Best Cinematic Rants, Part 2
Some of filmdom’s most memorable scenes have occurred in the midst of heightened emotion, enraged warriors, and the downtrodden who couldn’t take it any more.
Here’s a look at some of the big screen’s awesomest big-screen tongue-lashings, numbers 1 through 5:
5. "You know how these people are!": Ed Begley/Henry Fonda, "12 Angry Men"
In perhaps the quintessential American film, a group of 12 men are deciding the fate of a young boy accused of murder. In the sweltering jury room, tensions and prejudices boil over when Begley finally pops off, revealing his true feelings for "those people," only to have the jurors turn on him one by one. Finally, the ever-steady Henry Fonda defuses the situation.
4. "You want answers?": Jack Nicholson, "A Few Good Men"
One of the most famous courtroom scenes of all time, where Tom Cruise's Navy lawyer's gambit against Nicholson's Marine colonel in an attempt to get him to admit he ordered two soldiers to brutalize another, resulting in his death. Nicholson's robust, tight-lipped portrayal, combined with his slimy sense of humor and entitlement, gives the ultimate legitimacy to his character's actions. You almost agree that Jessup did the right thing simply on the basis of his argument. But not quite.
"Oh, you finished? Well, allow me to retort.": Samuel L. Jackson, "Pulp Fiction"
This scene in Tarantino's masterpiece finds two hitmen sent to retrieve a mysterious briefcase from the men who stole it. With the closing of this scene, Tarantino's signature snappy, profanity-laced dialog was unleashed on a world not ready for it, and changed how movies were scripted. Jackson himself wavers between in-your-face rage, cool calm, and righteous indignation as he barks out his favorite verse of the Bible.

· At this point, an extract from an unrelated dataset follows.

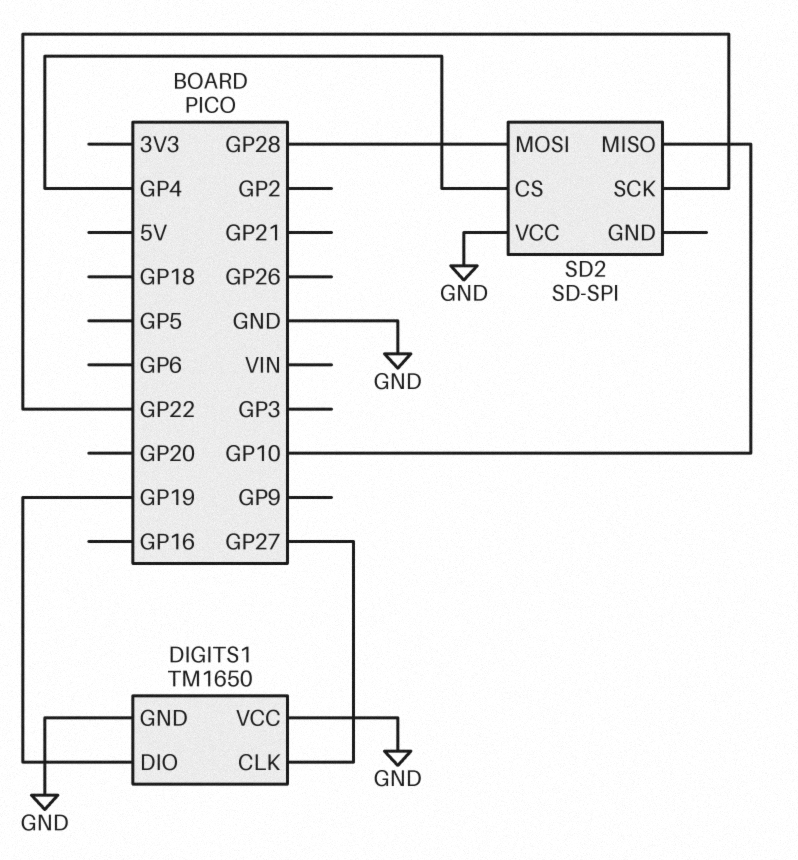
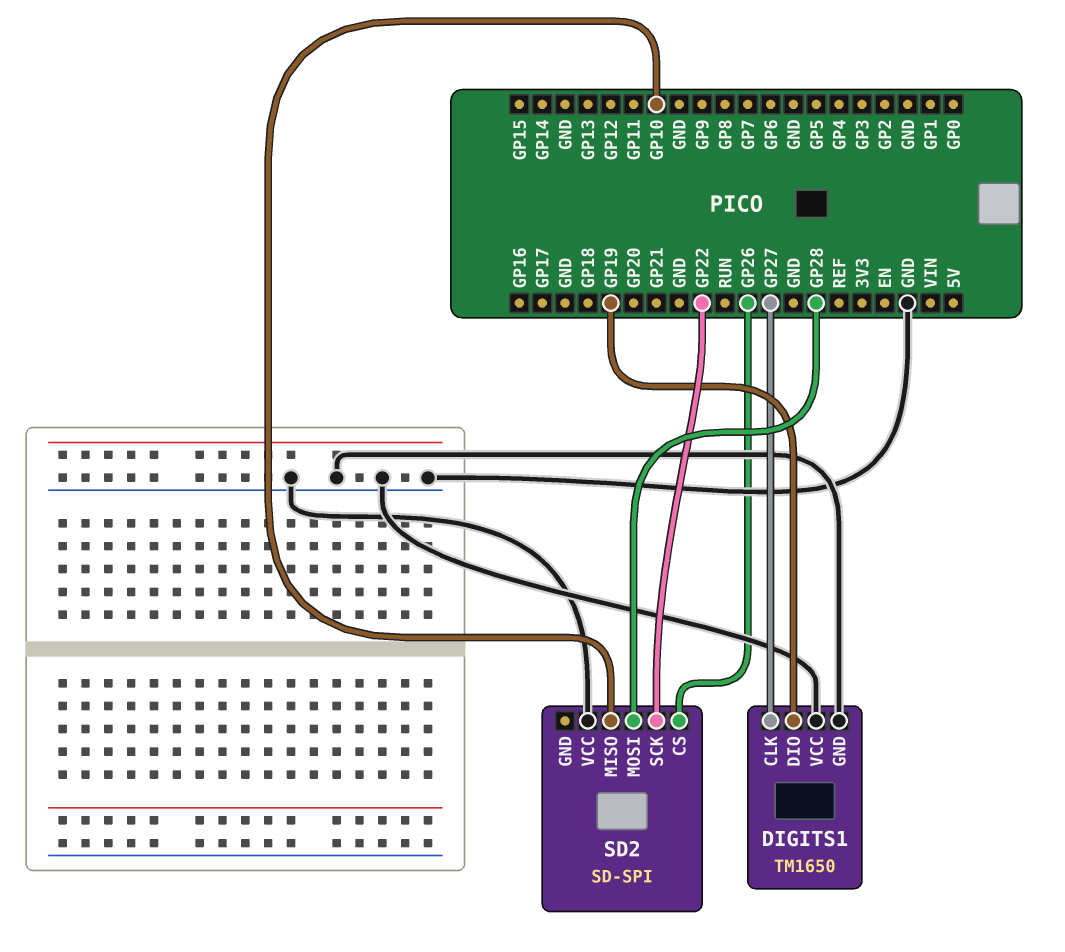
SD2 pin CS: GP4 -> GP26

2. "Coffee is for closers only": Alec Baldwin, "Glengarry Glen Ross"
"Glengarry" is almost a feature-length series of rants, but this is the best of them all. Baldwin casually strolls into a pressure-cooker time-share sales office, and proceeds to browbeat one of the greatest ensemble casts ever assembled, that includes Al Pacino, Kevin Spacey, Alan Arkin, Ed Harris, Jack Lemmon, and all of 'em swinging their brass balls for each other to see.
1. "I'm as mad as hell, and I'm not going to take this any more!": Peter Finch, Network
Finch's Howard Beale, a fed-up network newsman, goes on late, straight out of a rainstorm, and proceeds to have cinema's quintessential screen meltdown. His plea literally wags a finger at society, imploring them to stand up and stop playing the victim. It's the centerpiece of a classic film that is a message-within-a-message to its audience that resonates every bit as much today as it did then.